La prévention : le maître mot.

Le législateur impose au chef d’entreprise de prendre un certain nombre de mesures de nature à prévenir les risques de stress et de harcèlement au travail. Ainsi :

  • Le règlement intérieur doit prévoir l’interdiction de tout harcèlement moral dans l’entreprise, et l’immunité disciplinaire dont bénéficie le salarié victime ou témoin d’actes de harcèlement moral (article L. 1321-2 du code du travail) ;
  • Lorsqu’un délégué du personnel met en œuvre la procédure du droit d’alerte en présence d’une atteinte à la santé notamment mentale d’un salarié, l’employeur doit alors diligenter immédiatement une enquête avec lui et prendre ensuite, le cas échéant, les mesures nécessaires pour faire cesser le trouble (article L. 2313-2 du code du travail) ;
  • Quelle que soit la taille de l’entreprise et son secteur d’activité, l’employeur doit transcrire dans un document unique, les résultats de l’évaluation des risques, notamment psycho-sociaux, à laquelle il a procédé dans le cadre de son obligation générale de prévention des risques professionnels (article L. 4121-3 du code du travail) ;
  • Le législateur a aussi introduit la possibilité pour le salarié s’estimant victime de harcèlement moral ou par la personne mise en cause de recourir à une médiation (article 1152-6 du code du travail).

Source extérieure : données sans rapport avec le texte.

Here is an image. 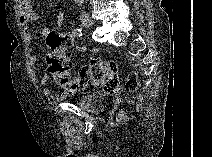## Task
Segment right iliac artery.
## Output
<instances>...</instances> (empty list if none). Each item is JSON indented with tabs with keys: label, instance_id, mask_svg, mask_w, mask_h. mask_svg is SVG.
Returning a JSON list of instances; mask_svg holds the SVG:
<instances>
[{
	"label": "right iliac artery",
	"instance_id": "right-iliac-artery-1",
	"mask_svg": "<svg viewBox=\"0 0 212 157\" xmlns=\"http://www.w3.org/2000/svg\"><path fill=\"white\" fill-rule=\"evenodd\" d=\"M72 35L75 37H81L83 35V32L79 28H75L72 30Z\"/></svg>",
	"mask_w": 212,
	"mask_h": 157
}]
</instances>
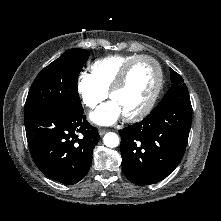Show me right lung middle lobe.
Wrapping results in <instances>:
<instances>
[{
  "label": "right lung middle lobe",
  "mask_w": 221,
  "mask_h": 221,
  "mask_svg": "<svg viewBox=\"0 0 221 221\" xmlns=\"http://www.w3.org/2000/svg\"><path fill=\"white\" fill-rule=\"evenodd\" d=\"M89 56L84 49H70L42 69L29 90L25 115L53 107L75 112L83 110L77 79Z\"/></svg>",
  "instance_id": "right-lung-middle-lobe-1"
}]
</instances>
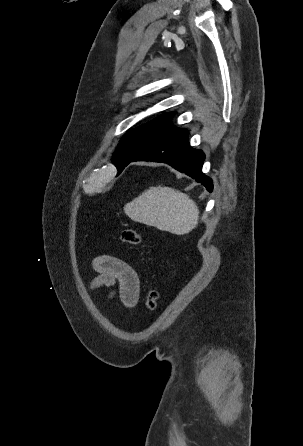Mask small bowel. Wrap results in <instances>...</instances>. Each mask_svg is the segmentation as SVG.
Returning a JSON list of instances; mask_svg holds the SVG:
<instances>
[{"instance_id":"c3829d8e","label":"small bowel","mask_w":303,"mask_h":446,"mask_svg":"<svg viewBox=\"0 0 303 446\" xmlns=\"http://www.w3.org/2000/svg\"><path fill=\"white\" fill-rule=\"evenodd\" d=\"M97 273L93 285L113 287L117 285L121 302L133 307L139 298L140 282L137 272L127 262L112 255H101L94 259Z\"/></svg>"}]
</instances>
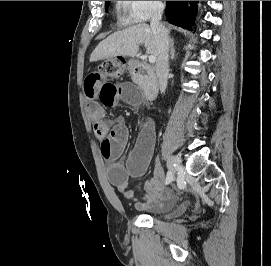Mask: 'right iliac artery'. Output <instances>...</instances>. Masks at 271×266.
<instances>
[{
    "label": "right iliac artery",
    "instance_id": "1",
    "mask_svg": "<svg viewBox=\"0 0 271 266\" xmlns=\"http://www.w3.org/2000/svg\"><path fill=\"white\" fill-rule=\"evenodd\" d=\"M173 180V173L171 171L167 172L165 184H169Z\"/></svg>",
    "mask_w": 271,
    "mask_h": 266
}]
</instances>
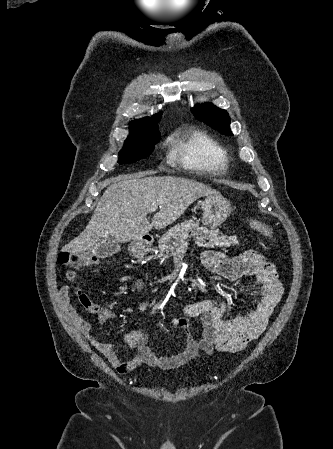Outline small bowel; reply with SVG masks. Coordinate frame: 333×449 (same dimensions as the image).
I'll return each mask as SVG.
<instances>
[{
    "label": "small bowel",
    "instance_id": "1",
    "mask_svg": "<svg viewBox=\"0 0 333 449\" xmlns=\"http://www.w3.org/2000/svg\"><path fill=\"white\" fill-rule=\"evenodd\" d=\"M201 263L208 271L229 281L247 279L255 282L261 288V297L253 311L234 319H224L226 306L221 301L202 300L187 303L183 307L182 316L173 320V326L183 330L186 337L185 349L176 355L157 356L150 347L147 334L138 328L125 337L127 345L136 348V355L131 359L121 358L116 345L101 341L92 332L91 324L72 306L71 291L85 310L98 313L102 321L115 317L111 309L101 308L78 286V274L74 269L68 270L65 274L70 285L60 288L59 302L70 321L120 374L129 373L141 364L172 369L198 358L200 354L210 355L214 350L227 352L243 350L264 332L273 310L283 295V286L276 267L254 251L245 252L232 259H228L219 251H205L201 255ZM148 304L147 299L142 300L139 303V310L145 312ZM194 317H199L203 321V332L199 339H195L190 331L189 318Z\"/></svg>",
    "mask_w": 333,
    "mask_h": 449
}]
</instances>
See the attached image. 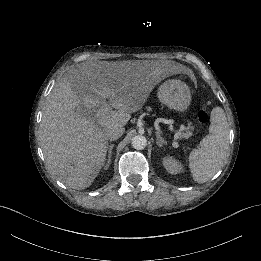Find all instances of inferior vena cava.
Instances as JSON below:
<instances>
[{"label": "inferior vena cava", "instance_id": "obj_1", "mask_svg": "<svg viewBox=\"0 0 261 261\" xmlns=\"http://www.w3.org/2000/svg\"><path fill=\"white\" fill-rule=\"evenodd\" d=\"M125 132L124 127H115L107 132V137L109 140L114 141L119 139Z\"/></svg>", "mask_w": 261, "mask_h": 261}]
</instances>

Des précautions pratiques à prendre

Le respect de ces dispositions est évidemment insuffisant pour régler la question du stress au travail et du harcèlement moral. Aujourd’hui, de nombreuses entreprises ont réuni les partenaires sociaux autour de ces problématiques et ont négocié des accords collectifs avec des mesures plus poussées. On retrouve dans ces accords diverses mesures telles que des formations et sensibilisations adéquates des responsables hiérarchiques, une politique de communication auprès des salariés sur les notions de stress et de harcèlement moral avec la présence du médecin du travail, la mise en place de comités de pilotage, la diffusion de questionnaires de type Karasek, des enquêtes (ou audits) internes autour de ces problématiques, voire l’aménagement de lieux tels que la création de salles de sport ou autres.

Il est également fait appel à des intervenants extérieurs en prévention des risques professionnels ou des cabinets de conseil spécialisés.

Le panel des mesures envisageables est large, et dans tous les cas, un conseil s’avère indispensable : que les faits soient réels ou imaginaires, l’employeur prudent devra prendre en compte les allégations du ou de ses salariés et engager les procédures que lui impose la loi (droit d’alerte, saisine du CSE, etc.) afin de se prémunir de tout contentieux en la matière. Reste à retenir qu’un management efficace est aussi un management humain, ciment de la cohésion dans l’entreprise.

A noter : 3 partenaires dans cette démarche

L’ancien CHSCT, aujourd’hui comité social et économique (CSE), veille à la protection de la santé physique et mentale des salariés et on peut le consulter sur les mesures de prévention du harcèlement mises en place ou proposer lui-même des actions de prévention.

Le médecin du travail peut proposer des mutations et transformations de postes justifiées par des considérations relatives à la santé physique ou mentale des salariés, et particulièrement au harcèlement moral.

L’inspecteur du travail, nous l’oublions souvent, peut intervenir à titre préventif, et pas seulement répressif.